_EXERCISE BRIEF_:
Exactly the lines below, starting with the one containing "出身高校：福岡県立山門高等学校" and going on through the one containing "o tam bude aj Miso (tipujem tradicne aj s", must be reproduced, both ends included, and no pictures with them.

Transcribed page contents
- - - -
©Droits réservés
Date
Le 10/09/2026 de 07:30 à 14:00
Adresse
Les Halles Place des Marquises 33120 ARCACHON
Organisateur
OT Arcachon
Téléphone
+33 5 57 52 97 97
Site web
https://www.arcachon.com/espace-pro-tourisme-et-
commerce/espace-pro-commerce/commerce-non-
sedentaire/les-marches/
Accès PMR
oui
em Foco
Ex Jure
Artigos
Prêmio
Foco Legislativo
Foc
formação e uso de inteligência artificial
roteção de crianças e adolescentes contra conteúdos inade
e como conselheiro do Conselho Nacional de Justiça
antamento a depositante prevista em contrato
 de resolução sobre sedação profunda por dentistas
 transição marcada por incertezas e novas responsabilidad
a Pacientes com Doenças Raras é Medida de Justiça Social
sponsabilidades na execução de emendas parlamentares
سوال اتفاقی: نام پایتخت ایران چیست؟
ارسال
- - - -
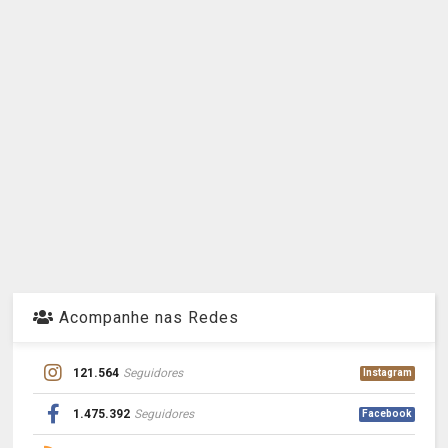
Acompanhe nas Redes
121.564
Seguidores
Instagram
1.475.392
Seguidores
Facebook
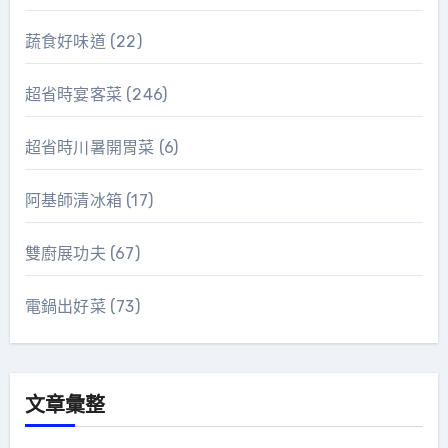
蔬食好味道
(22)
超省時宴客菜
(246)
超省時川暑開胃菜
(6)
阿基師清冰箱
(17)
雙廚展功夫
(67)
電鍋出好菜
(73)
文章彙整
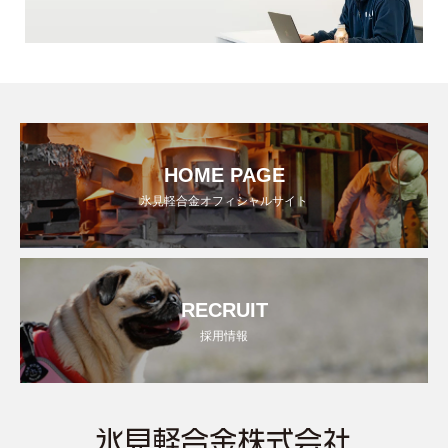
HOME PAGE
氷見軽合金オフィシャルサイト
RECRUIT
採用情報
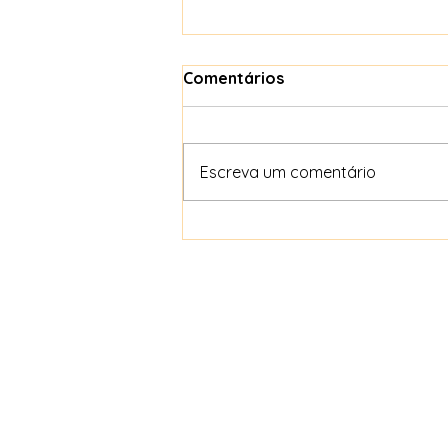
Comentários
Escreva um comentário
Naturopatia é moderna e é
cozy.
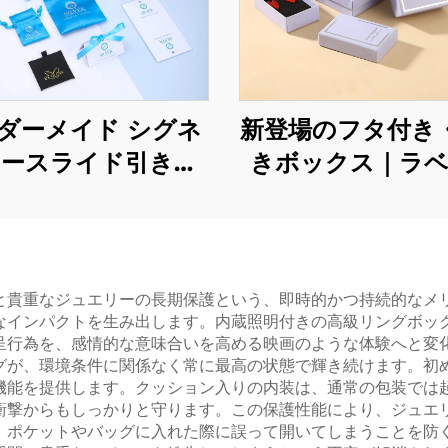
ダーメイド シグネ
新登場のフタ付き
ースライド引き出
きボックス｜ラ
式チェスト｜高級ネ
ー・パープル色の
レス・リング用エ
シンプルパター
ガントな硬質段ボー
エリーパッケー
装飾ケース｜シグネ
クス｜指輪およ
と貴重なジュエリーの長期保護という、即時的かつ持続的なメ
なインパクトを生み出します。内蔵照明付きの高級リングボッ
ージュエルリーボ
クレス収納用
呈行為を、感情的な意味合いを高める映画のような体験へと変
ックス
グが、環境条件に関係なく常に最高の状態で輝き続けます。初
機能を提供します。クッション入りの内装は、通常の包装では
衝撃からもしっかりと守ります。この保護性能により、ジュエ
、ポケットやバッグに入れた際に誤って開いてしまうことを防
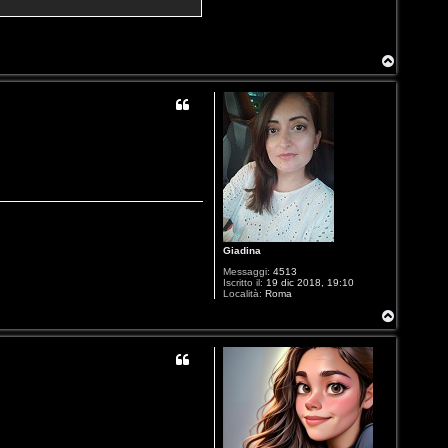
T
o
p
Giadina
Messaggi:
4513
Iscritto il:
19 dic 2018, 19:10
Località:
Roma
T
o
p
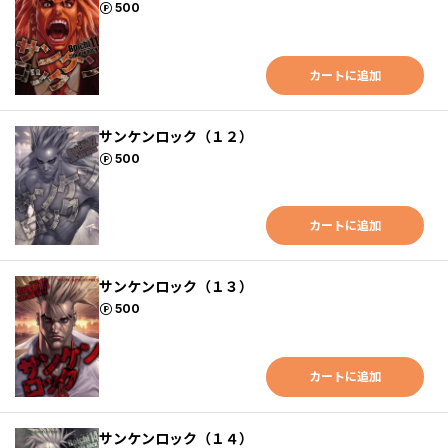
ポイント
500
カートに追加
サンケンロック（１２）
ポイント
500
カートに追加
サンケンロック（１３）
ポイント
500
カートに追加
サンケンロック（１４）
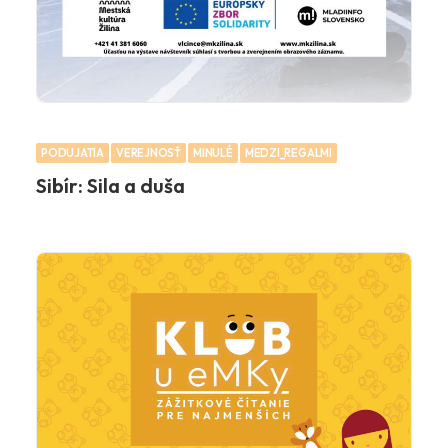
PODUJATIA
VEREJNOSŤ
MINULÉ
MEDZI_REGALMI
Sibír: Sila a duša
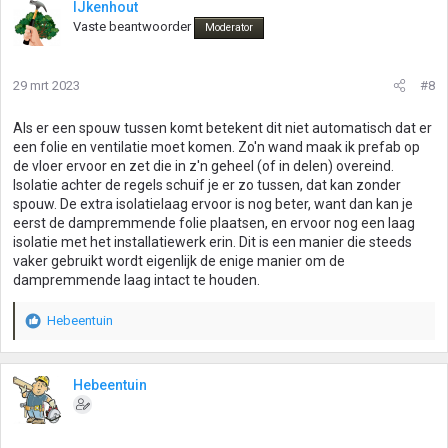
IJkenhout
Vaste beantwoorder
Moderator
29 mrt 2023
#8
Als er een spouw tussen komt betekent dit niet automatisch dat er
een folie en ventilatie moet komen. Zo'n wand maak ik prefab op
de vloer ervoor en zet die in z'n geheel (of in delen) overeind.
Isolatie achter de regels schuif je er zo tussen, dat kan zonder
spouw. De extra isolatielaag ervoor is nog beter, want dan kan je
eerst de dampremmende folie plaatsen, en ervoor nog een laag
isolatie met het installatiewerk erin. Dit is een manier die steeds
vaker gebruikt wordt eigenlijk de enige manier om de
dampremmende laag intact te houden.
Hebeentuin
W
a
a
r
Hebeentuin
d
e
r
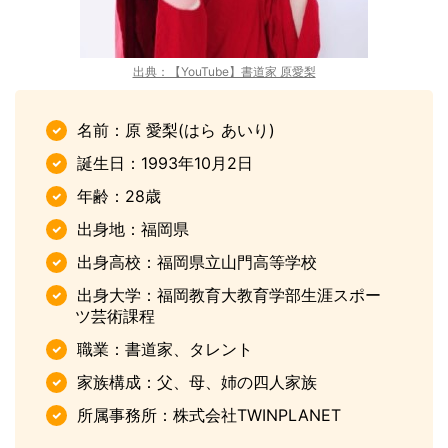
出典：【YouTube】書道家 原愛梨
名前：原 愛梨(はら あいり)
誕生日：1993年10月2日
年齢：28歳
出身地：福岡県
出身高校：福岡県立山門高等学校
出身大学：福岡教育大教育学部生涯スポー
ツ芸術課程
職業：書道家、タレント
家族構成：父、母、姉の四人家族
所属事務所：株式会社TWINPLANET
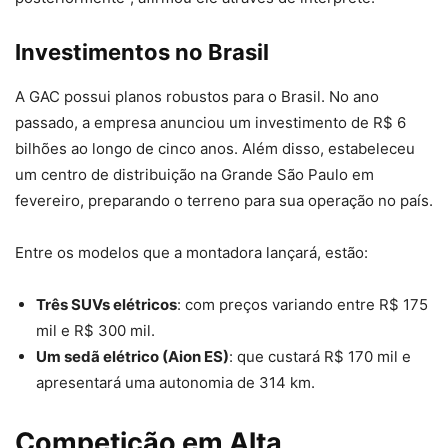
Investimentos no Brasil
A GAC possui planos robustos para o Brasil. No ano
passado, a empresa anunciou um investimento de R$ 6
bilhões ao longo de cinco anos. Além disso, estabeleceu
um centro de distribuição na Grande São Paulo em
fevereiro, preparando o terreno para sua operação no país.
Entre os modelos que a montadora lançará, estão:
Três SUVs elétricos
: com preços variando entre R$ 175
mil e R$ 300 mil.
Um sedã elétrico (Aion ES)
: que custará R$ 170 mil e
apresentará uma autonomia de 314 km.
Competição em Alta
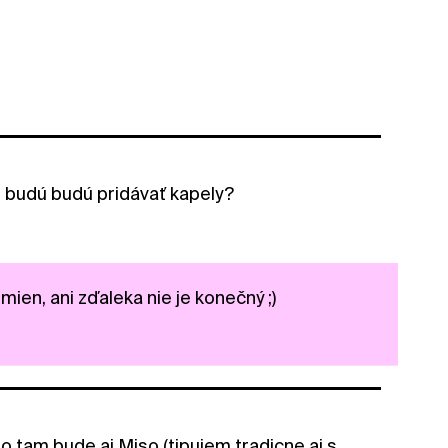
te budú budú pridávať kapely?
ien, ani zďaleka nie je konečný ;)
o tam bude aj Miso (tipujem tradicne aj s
- - - -
_OUTPUT BELOW_:
出身高校：福岡県立山門高等学校
出身大学：福岡教育大教育学部生涯スポー
ツ芸術課程
職業：書道家、タレント
家族構成：父、母、姉の四人家族
所属事務所：株式会社TWINPLANET
Investimentos no Brasil
A GAC possui planos robustos para o Brasil. No ano
passado, a empresa anunciou um investimento de R$ 6
bilhões ao longo de cinco anos. Além disso, estabeleceu
um centro de distribuição na Grande São Paulo em
fevereiro, preparando o terreno para sua operação no país.
Entre os modelos que a montadora lançará, estão:
Três SUVs elétricos
: com preços variando entre R$ 175
mil e R$ 300 mil.
Um sedã elétrico (Aion ES)
: que custará R$ 170 mil e
apresentará uma autonomia de 314 km.
Competição em Alta
te budú budú pridávať kapely?
ien, ani zďaleka nie je konečný ;)
o tam bude aj Miso (tipujem tradicne aj s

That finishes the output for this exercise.